Special Education Programs
According to the June 7-Summer 2020 Special Education Services memo, in order to provide in-person instruction over the summer, the following steps must be taken:
- Identify high-priority students most at need for in-person summer services and communicate with families.
- Identify, hire, and onboard appropriate staff.
- Identify and purchase necessary protective equipment.
- Modify any existing health and safety plans and/or school protocols as needed due to COVID-19.
- Develop a training plan that includes identification of the staff needing to be trained, procurement of resources and trainers, and a system to confirm all necessary training is completed prior to in-person instruction.
It is essential that staff training be provided before in-person instruction to students with disabilities can be conducted, the June 7 memo states. In addition, it is equally important to educate and train students on health and safety considerations, as well as newly adopted routines and protocols.
Supplies for a clean school
The June 5 memo shows districts the amount of PPE needed based on the number of students in the school. These quantities are per 100 individuals over a 12-week period. For example, 1,200 face masks will be needed for every 100 students, to be given out at a rate of one mask per student per week. This is to supplement the masks that students bring with them.
The federal Elementary and Secondary School Education Relief Fund (ESSER) provides districts with immediate access to grants to fund the cost of supplies. Money is also available through the CARES Act—approximately $2.5 million to North Attleborough—to cover COVID-related expenses. However this is a reimbursement, and so towns will need to spend first and then apply for the federal funding. In addition, the school is working to bridge a $1.2 million budget shortfall caused when state aid and local receipts were impacted by the pandemic.
“We’ll be able to get through it, but people need to realize the school department is looking for $1.2 million on top of increased COVID expenses,” said Holcomb.
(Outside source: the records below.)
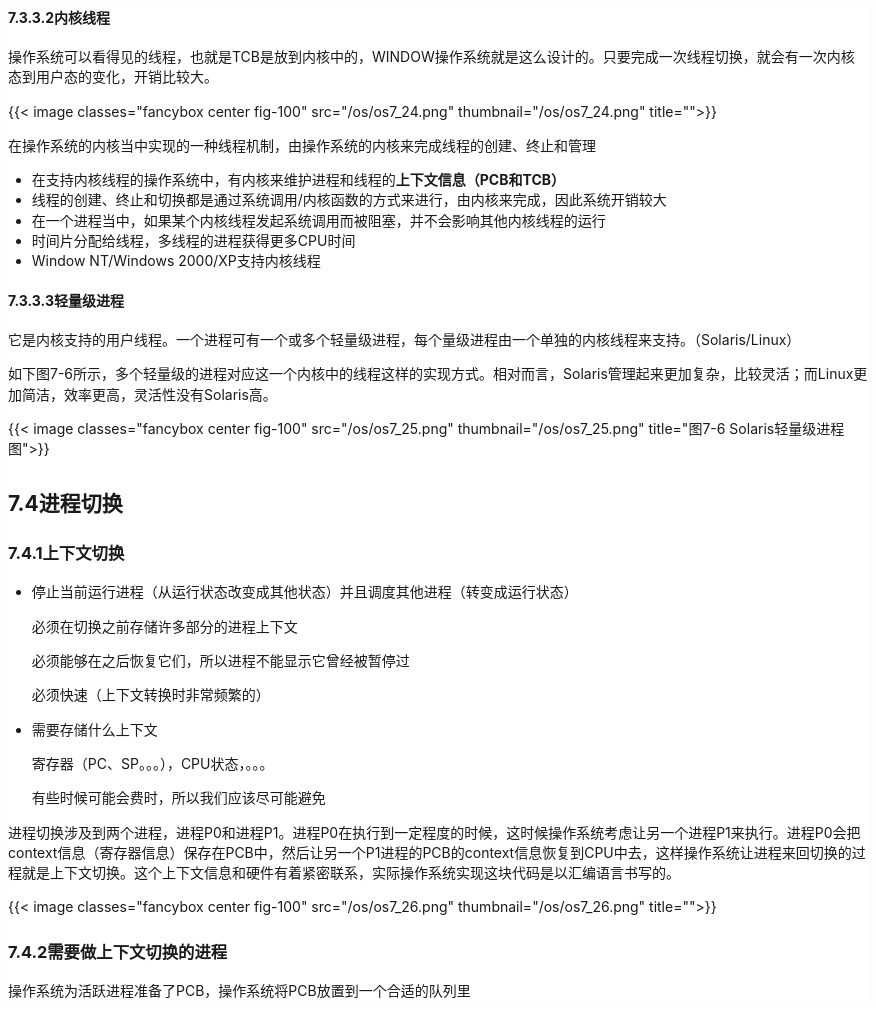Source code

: 

#### 7.3.3.2内核线程

操作系统可以看得见的线程，也就是TCB是放到内核中的，WINDOW操作系统就是这么设计的。只要完成一次线程切换，就会有一次内核态到用户态的变化，开销比较大。

{{< image classes="fancybox center fig-100" src="/os/os7_24.png" thumbnail="/os/os7_24.png" title="">}}

在操作系统的内核当中实现的一种线程机制，由操作系统的内核来完成线程的创建、终止和管理

- 在支持内核线程的操作系统中，有内核来维护进程和线程的**上下文信息（PCB和TCB）**
- 线程的创建、终止和切换都是通过系统调用/内核函数的方式来进行，由内核来完成，因此系统开销较大
- 在一个进程当中，如果某个内核线程发起系统调用而被阻塞，并不会影响其他内核线程的运行
- 时间片分配给线程，多线程的进程获得更多CPU时间
- Window NT/Windows 2000/XP支持内核线程



#### 7.3.3.3轻量级进程

它是内核支持的用户线程。一个进程可有一个或多个轻量级进程，每个量级进程由一个单独的内核线程来支持。（Solaris/Linux）

如下图7-6所示，多个轻量级的进程对应这一个内核中的线程这样的实现方式。相对而言，Solaris管理起来更加复杂，比较灵活；而Linux更加简洁，效率更高，灵活性没有Solaris高。

{{< image classes="fancybox center fig-100" src="/os/os7_25.png" thumbnail="/os/os7_25.png" title="图7-6 Solaris轻量级进程图">}}



## 7.4进程切换

### 7.4.1上下文切换

- 停止当前运行进程（从运行状态改变成其他状态）并且调度其他进程（转变成运行状态）

  必须在切换之前存储许多部分的进程上下文

  必须能够在之后恢复它们，所以进程不能显示它曾经被暂停过

  必须快速（上下文转换时非常频繁的）

- 需要存储什么上下文

  寄存器（PC、SP。。。），CPU状态，。。。

  有些时候可能会费时，所以我们应该尽可能避免



进程切换涉及到两个进程，进程P0和进程P1。进程P0在执行到一定程度的时候，这时候操作系统考虑让另一个进程P1来执行。进程P0会把context信息（寄存器信息）保存在PCB中，然后让另一个P1进程的PCB的context信息恢复到CPU中去，这样操作系统让进程来回切换的过程就是上下文切换。这个上下文信息和硬件有着紧密联系，实际操作系统实现这块代码是以汇编语言书写的。

{{< image classes="fancybox center fig-100" src="/os/os7_26.png" thumbnail="/os/os7_26.png" title="">}}



### 7.4.2需要做上下文切换的进程

操作系统为活跃进程准备了PCB，操作系统将PCB放置到一个合适的队列里
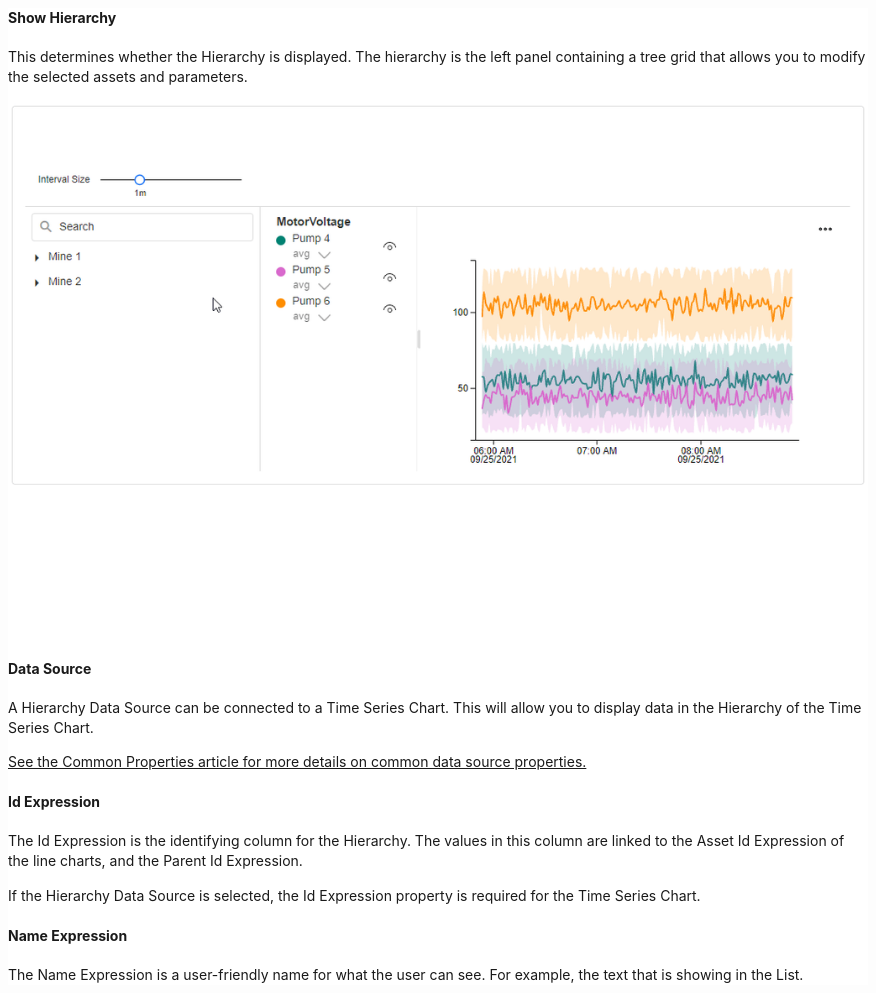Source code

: #### Show Hierarchy

This determines whether the Hierarchy is displayed. The hierarchy is the left panel containing a tree grid that allows you to modify the selected assets and parameters.

![](../../.gitbook/assets/Hierarchy.gif)

#### Data Source

A Hierarchy Data Source can be connected to a Time Series Chart. This will allow you to display data in the Hierarchy of the Time Series Chart.

[See the Common Properties article for more details on common data source properties.](../common-properties.md#data-source)

#### Id Expression

The Id Expression is the identifying column for the Hierarchy. The values in this column are linked to the Asset Id Expression of the line charts, and the Parent Id Expression.

If the Hierarchy Data Source is selected, the Id Expression property is required for the Time Series Chart.

#### Name Expression&#x20;

The Name Expression is a user-friendly name for what the user can see. For example, the text that is showing in the List.
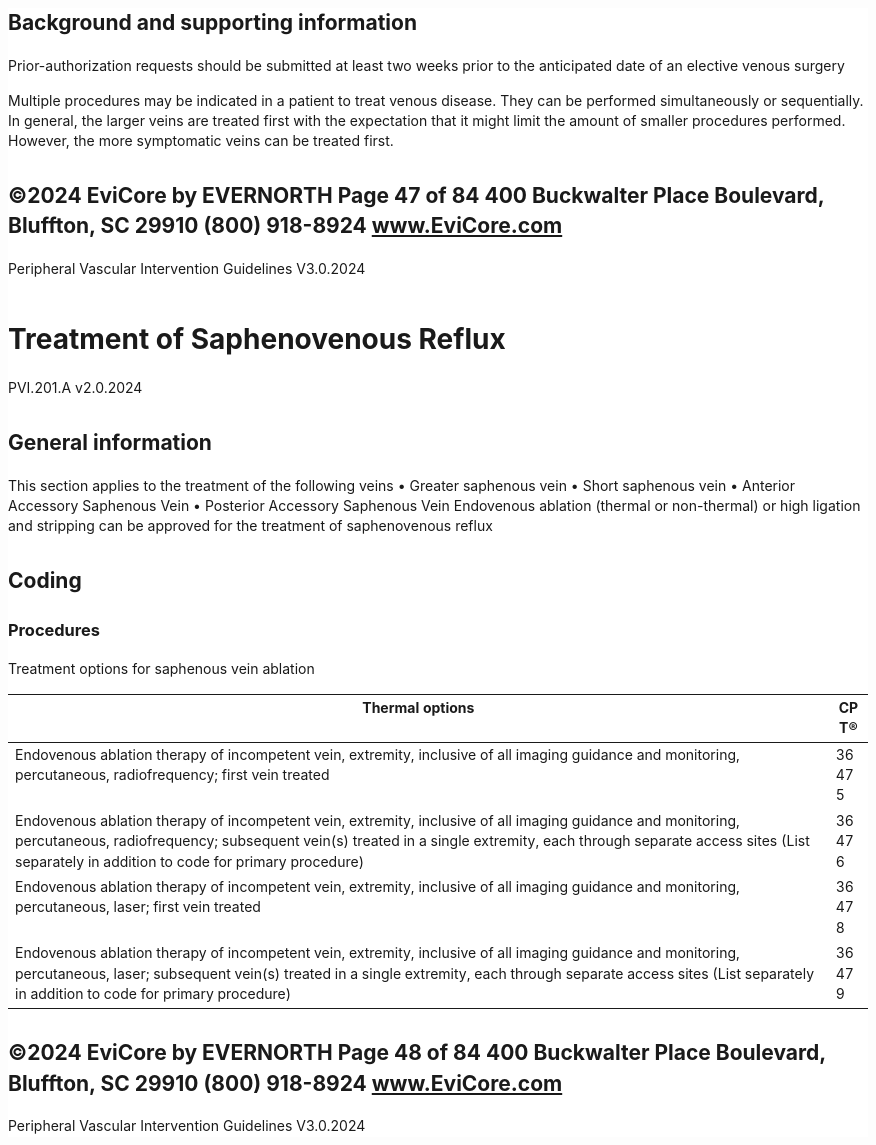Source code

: ## Background and supporting information

Prior-authorization requests should be submitted at least two weeks prior to the anticipated date of an elective venous surgery

Multiple procedures may be indicated in a patient to treat venous disease. They can be performed simultaneously or sequentially. In general, the larger veins are treated first with the expectation that it might limit the amount of smaller procedures performed. However, the more symptomatic veins can be treated first.

©2024 EviCore by EVERNORTH Page 47 of 84
400 Buckwalter Place Boulevard, Bluffton, SC 29910 (800) 918-8924 www.EviCore.com
---
Peripheral Vascular Intervention Guidelines                                                     V3.0.2024

# Treatment of Saphenovenous Reflux

PVI.201.A
v2.0.2024

## General information

This section applies to the treatment of the following veins
• Greater saphenous vein
• Short saphenous vein
• Anterior Accessory Saphenous Vein
• Posterior Accessory Saphenous Vein
Endovenous ablation (thermal or non-thermal) or high ligation and stripping can be
approved for the treatment of saphenovenous reflux

## Coding

### Procedures

Treatment options for saphenous vein ablation

| Thermal options | CPT® |
|-----------------|------|
| Endovenous ablation therapy of incompetent vein, extremity, inclusive of all imaging guidance and monitoring, percutaneous, radiofrequency; first vein treated | 36475 |
| Endovenous ablation therapy of incompetent vein, extremity, inclusive of all imaging guidance and monitoring, percutaneous, radiofrequency; subsequent vein(s) treated in a single extremity, each through separate access sites (List separately in addition to code for primary procedure) | 36476 |
| Endovenous ablation therapy of incompetent vein, extremity, inclusive of all imaging guidance and monitoring, percutaneous, laser; first vein treated | 36478 |
| Endovenous ablation therapy of incompetent vein, extremity, inclusive of all imaging guidance and monitoring, percutaneous, laser; subsequent vein(s) treated in a single extremity, each through separate access sites (List separately in addition to code for primary procedure) | 36479 |

©2024 EviCore by EVERNORTH                                                                  Page 48 of 84
400 Buckwalter Place Boulevard, Bluffton, SC 29910 (800) 918-8924                      www.EviCore.com
---
Peripheral Vascular Intervention Guidelines                                          V3.0.2024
Holcomb said that he is working with area superintendents in order to buy supplies in bulk to keep costs down. In the early days of the pandemic, the district bought a number of cleaning supplies when it was thought schools would re-open before summer.
“We knew this was coming,” he said.
For the fall, Holcomb said that a number of different models have been proposed, including one with the same guidelines as for summer programs. He said that if new cases of the virus and hospitalizations trend downward, some restrictions may be relaxed.
If the regulations remained the same in the fall, Holcomb said students wouldn’t be in class more than three or four hours a day. There could potentially a morning session and afternoon with cleaning of the buildings in between. One group of students could be in school in one week and distancing learning the next.
“We’re waiting with baited breath for DESE,” he said.